Before you start munching that juicy jicama, it’s important to know that only the root part of the plant is safe to eat. Jicama’s beans, flowers and other parts contain rotenone, which, while a natural isoflavone, is toxic to humans. Tiny amounts of rotenone cannot kill you, however, large amounts may cause all kinds of health problems, and even increase your risk of developing Parkinson’s disease.
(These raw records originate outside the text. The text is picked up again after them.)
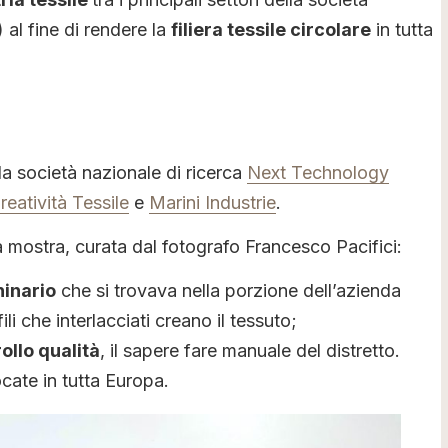
) al fine di rendere la
filiera tessile circolare
in tutta
la società nazionale di ricerca
Next Technology
reatività Tessile
e
Marini Industrie
.
mostra, curata dal fotografo Francesco Pacifici:
inario
che si trovava nella porzione dell’azienda
i che interlacciati creano il tessuto;
ollo qualità
, il sapere fare manuale del distretto.
cate in tutta Europa.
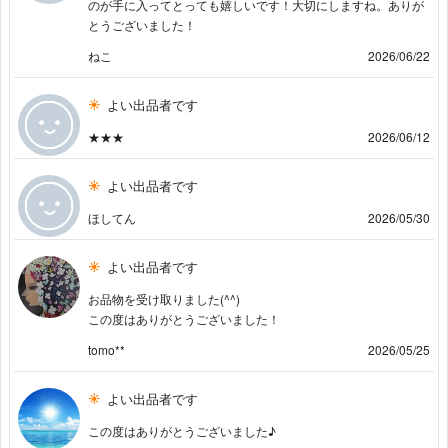
のが手に入ってとっても嬉しいです！大切にしますね。ありが
とうございました！
ねこ
2026/06/22
よい出品者です
★★★
2026/06/12
よい出品者です
ほしてん
2026/05/30
よい出品者です
お品物を受け取りました(⁠^⁠^⁠)
この度はありがとうございました！
tomo**
2026/05/25
よい出品者です
この度はありがとうございました♪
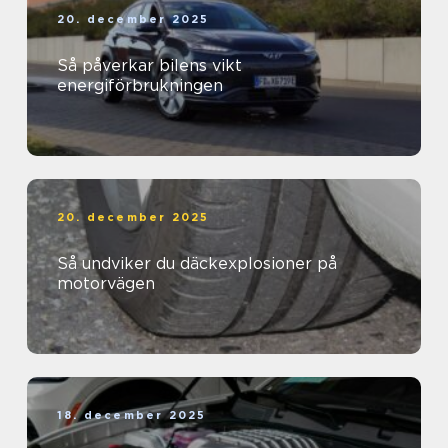
20. december 2025
Så påverkar bilens vikt
energiförbrukningen
20. december 2025
Så undviker du däckexplosioner på
motorvägen
18. december 2025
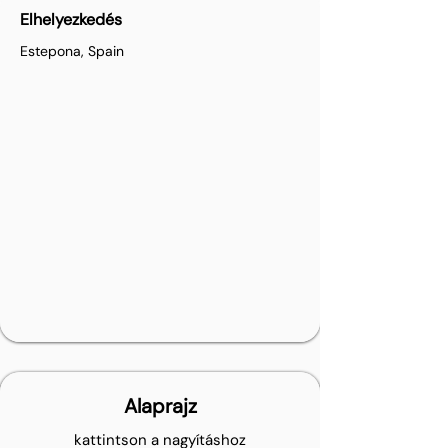
Elhelyezkedés
Estepona, Spain
Alaprajz
kattintson a nagyításhoz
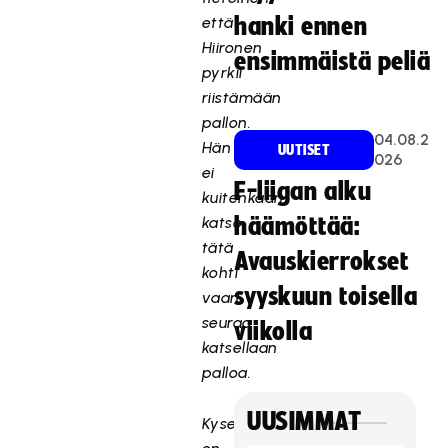
että
hanki ennen
Hiironen
ensimmäistä peliä
pyrkii
riistämään
pallon.
04.08.2
Hän
UUTISET
026
ei
F-liigan alku
kuitenkaan
katso
häämöttää:
tätä
Avauskierrokset
kohti
syyskuun toisella
vaan
seuraa
viikolla
katsellaan
palloa.
UUSIMMAT
Kyseessä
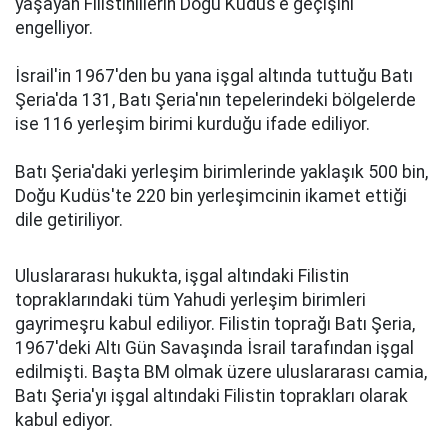
yaşayan Filistinlilerin Doğu Kudüs'e geçişini
engelliyor.
İsrail'in 1967'den bu yana işgal altında tuttuğu Batı
Şeria'da 131, Batı Şeria'nın tepelerindeki bölgelerde
ise 116 yerleşim birimi kurduğu ifade ediliyor.
Batı Şeria'daki yerleşim birimlerinde yaklaşık 500 bin,
Doğu Kudüs'te 220 bin yerleşimcinin ikamet ettiği
dile getiriliyor.
Uluslararası hukukta, işgal altındaki Filistin
topraklarındaki tüm Yahudi yerleşim birimleri
gayrimeşru kabul ediliyor. Filistin toprağı Batı Şeria,
1967'deki Altı Gün Savaşında İsrail tarafından işgal
edilmişti. Başta BM olmak üzere uluslararası camia,
Batı Şeria'yı işgal altındaki Filistin toprakları olarak
kabul ediyor.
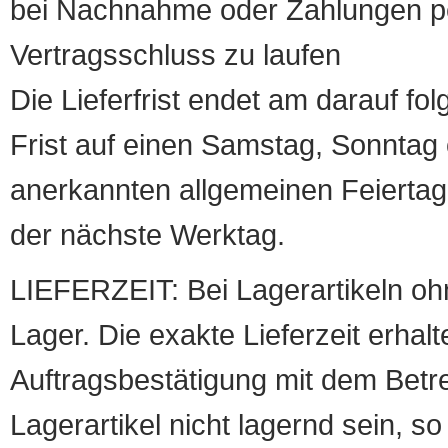
bei Nachnahme oder Zahlungen pe
Vertragsschluss zu laufen
Die Lieferfrist endet am darauf fol
Frist auf einen Samstag, Sonntag o
anerkannten allgemeinen Feiertag, 
der nächste Werktag.
LIEFERZEIT: Bei Lagerartikeln oh
Lager. Die exakte Lieferzeit erhalt
Auftragsbestätigung mit dem Betreff
Lagerartikel nicht lagernd sein, so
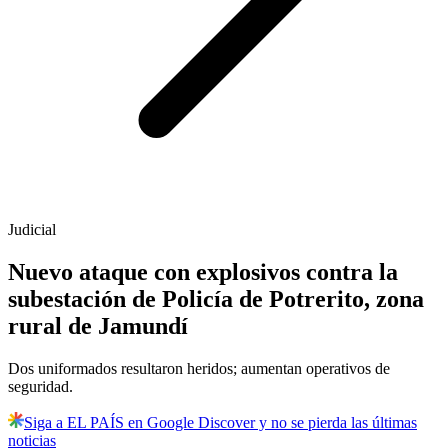
Judicial
Nuevo ataque con explosivos contra la
subestación de Policía de Potrerito, zona
rural de Jamundí
Dos uniformados resultaron heridos; aumentan operativos de
seguridad.
Siga a EL PAÍS en Google Discover y no se pierda las últimas
noticias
Also, always peel the skin of the jicama. It’s thick and non-edible so never try to use the whole tuber in your recipes. First, wash the vegetable, cut off its root, and then cut two thin slices – one on the top and one on the bottom. This will create a flat surface on the vegetable, making peeling safer and easier. While you may be able to use a vegetable peeler to peel a jicama’s skin, we recommend using a chef’s knife.
Taste and Uses of Jicama
What does jicama taste like? With a slightly sweet, nutty flavor and crisp and light texture, jicama is best described as a cross between a potato and a pear, although many people compare it to a water chestnut. This humble tuber is tasty on its own, so many choose to just slice it and eat it raw, like one would eat an apple. However, we find that jicama tastes best when mixed with other ingredients – it’s fantastic in vegetable salads, stir-fries, fruit salads, sauted with other vegetables and, of course, jicama fries are delicious too.
Here are a few ideas on how to eat yam beans:
- Raw: peel the skin of the jicama, slice it up and enjoy it on its own as a snack or with dips like hummus or guacamole.
- In a veggie salad: mix peeled and sliced jicama, cucumber, green, red and yellow bell pepper and orange sections. Add fresh cilantro, a pinch of paprika, chili powder and some salt. Drizzle with lemon juice and olive oil and mix well.
- In a fruit salad: combine peeled and sliced jicama with mango, strawberries and pineapple. Add a little bit of lime juice and raw honey or maple syrup.
- In stir-fries: make a Mexican stir-fry with jicama, red bell pepper, zucchini, and yellow squash. Add herbs and spices of your choice, such as oregano, cumin, salt and black pepper.
- Baked jicama fries: simply peel and cut jicama into thin slices, drizzle it with olive or avocado oil and season it with salt, pepper and garlic powder. Bake in the oven for about 30 minutes on 400°F and then serve with ketchup or guacamole.
There are dozens of ways you can eat jicama, and we strongly encourage you to add it to your diet! Not only is this tuber tasty and versatile, it’s also incredibly healthy.